Similar to our result, previous Asian studies also could not the find gender based differences in BMI for liver enzyme elevation (22). However, we found that aminotransferase levels very high among middle aged (41-50) individuals in both genders and they are 4 to 5 fold more prone to develop liver disease. These important findings were not observed in other studies. This clearly explained that aminotransferase levels may vary by race and ethnicity. Hence, we conclude that this could be due to South Indian origin and might be different for other ethnicities. However, it should be stressed that in both men and women, asymptomatic aminotransferase elevation is strongly associated with excess BMI, one of the possible abnormalities related to the asymptomatic elevation of liver function test.

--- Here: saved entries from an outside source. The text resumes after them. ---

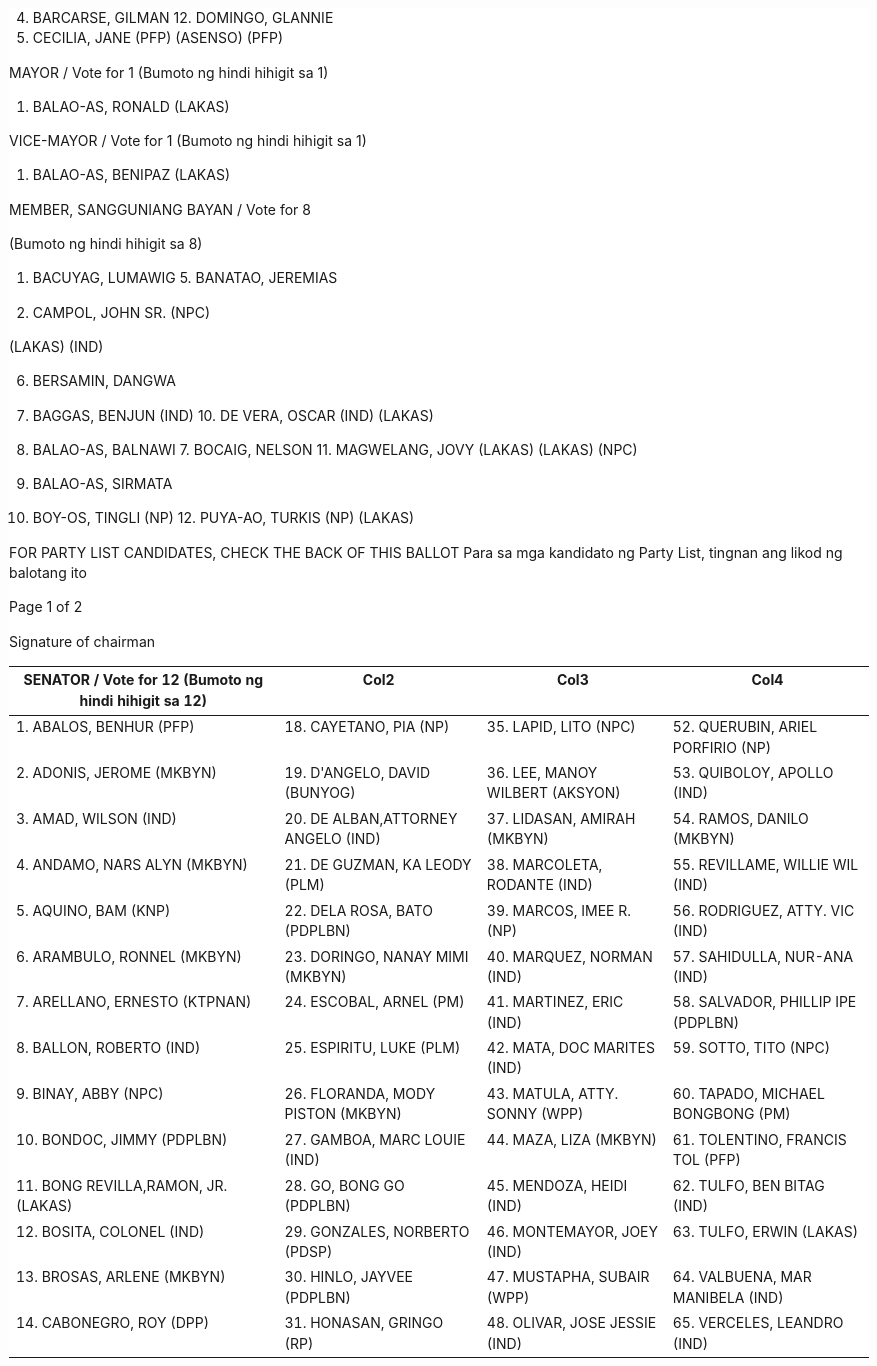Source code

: 4. BARCARSE, GILMAN 12. DOMINGO, GLANNIE
8. CECILIA, JANE (PFP)
(ASENSO) (PFP)

MAYOR / Vote for 1
(Bumoto ng hindi hihigit sa 1)

1. BALAO-AS, RONALD
(LAKAS)

VICE-MAYOR / Vote for 1
(Bumoto ng hindi hihigit sa 1)

1. BALAO-AS, BENIPAZ
(LAKAS)

MEMBER, SANGGUNIANG BAYAN / Vote for 8

(Bumoto ng hindi hihigit sa 8)

1. BACUYAG, LUMAWIG 5. BANATAO, JEREMIAS

9. CAMPOL, JOHN SR. (NPC)

(LAKAS) (IND)

6. BERSAMIN, DANGWA
2. BAGGAS, BENJUN (IND) 10. DE VERA, OSCAR (IND)
(LAKAS)
3. BALAO-AS, BALNAWI 7. BOCAIG, NELSON 11. MAGWELANG, JOVY
(LAKAS) (LAKAS) (NPC)

4. BALAO-AS, SIRMATA
8. BOY-OS, TINGLI (NP) 12. PUYA-AO, TURKIS (NP)
(LAKAS)

FOR PARTY LIST CANDIDATES, CHECK THE BACK OF THIS BALLOT
Para sa mga kandidato ng Party List, tingnan ang likod ng balotang ito

Page 1 of 2


Signature of chairman

|SENATOR / Vote for 12 (Bumoto ng hindi hihigit sa 12)|Col2|Col3|Col4|
|---|---|---|---|
|1. ABALOS, BENHUR (PFP)|18. CAYETANO, PIA (NP)|35. LAPID, LITO (NPC)|52. QUERUBIN, ARIEL PORFIRIO (NP)|
|2. ADONIS, JEROME (MKBYN)|19. D'ANGELO, DAVID (BUNYOG)|36. LEE, MANOY WILBERT (AKSYON)|53. QUIBOLOY, APOLLO (IND)|
|3. AMAD, WILSON (IND)|20. DE ALBAN,ATTORNEY ANGELO (IND)|37. LIDASAN, AMIRAH (MKBYN)|54. RAMOS, DANILO (MKBYN)|
|4. ANDAMO, NARS ALYN (MKBYN)|21. DE GUZMAN, KA LEODY (PLM)|38. MARCOLETA, RODANTE (IND)|55. REVILLAME, WILLIE WIL (IND)|
|5. AQUINO, BAM (KNP)|22. DELA ROSA, BATO (PDPLBN)|39. MARCOS, IMEE R. (NP)|56. RODRIGUEZ, ATTY. VIC (IND)|
|6. ARAMBULO, RONNEL (MKBYN)|23. DORINGO, NANAY MIMI (MKBYN)|40. MARQUEZ, NORMAN (IND)|57. SAHIDULLA, NUR-ANA (IND)|
|7. ARELLANO, ERNESTO (KTPNAN)|24. ESCOBAL, ARNEL (PM)|41. MARTINEZ, ERIC (IND)|58. SALVADOR, PHILLIP IPE (PDPLBN)|
|8. BALLON, ROBERTO (IND)|25. ESPIRITU, LUKE (PLM)|42. MATA, DOC MARITES (IND)|59. SOTTO, TITO (NPC)|
|9. BINAY, ABBY (NPC)|26. FLORANDA, MODY PISTON (MKBYN)|43. MATULA, ATTY. SONNY (WPP)|60. TAPADO, MICHAEL BONGBONG (PM)|
|10. BONDOC, JIMMY (PDPLBN)|27. GAMBOA, MARC LOUIE (IND)|44. MAZA, LIZA (MKBYN)|61. TOLENTINO, FRANCIS TOL (PFP)|
|11. BONG REVILLA,RAMON, JR.(LAKAS)|28. GO, BONG GO (PDPLBN)|45. MENDOZA, HEIDI (IND)|62. TULFO, BEN BITAG (IND)|
|12. BOSITA, COLONEL (IND)|29. GONZALES, NORBERTO (PDSP)|46. MONTEMAYOR, JOEY (IND)|63. TULFO, ERWIN (LAKAS)|
|13. BROSAS, ARLENE (MKBYN)|30. HINLO, JAYVEE (PDPLBN)|47. MUSTAPHA, SUBAIR (WPP)|64. VALBUENA, MAR MANIBELA (IND)|
|14. CABONEGRO, ROY (DPP)|31. HONASAN, GRINGO (RP)|48. OLIVAR, JOSE JESSIE (IND)|65. VERCELES, LEANDRO (IND)|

We suspect that most cases of aminotransferase elevations may be caused by nonalcoholic fatty liver disease (NAFLD). To support this, aminotransferase elevations was significantly associated with hypertriglyceridemia, hyperglycemia, diabetes and which is consistent with other studies on NAFLD (23 – 25). However, we did not find an association between aminotransferase elevations hypercholesterolemia and HDL cholesterol, as seen in prior studies.

Conclusions

The results of this population-based survey indicate that a high proportion of the population in a Tamil Nadu, South India has laboratory findings suggestive of possible liver damage even though they are asymptomatic. Hypertriglyceridemia, hyperglycemia and excess BMI in the middle age is becoming an increasingly important etiological factor for individuals with elevated aminotransferase. It may be suggested based on these findings that obese individuals with diabetes and hypertriglyceridemia should be investigated for liver damage and managed accordingly.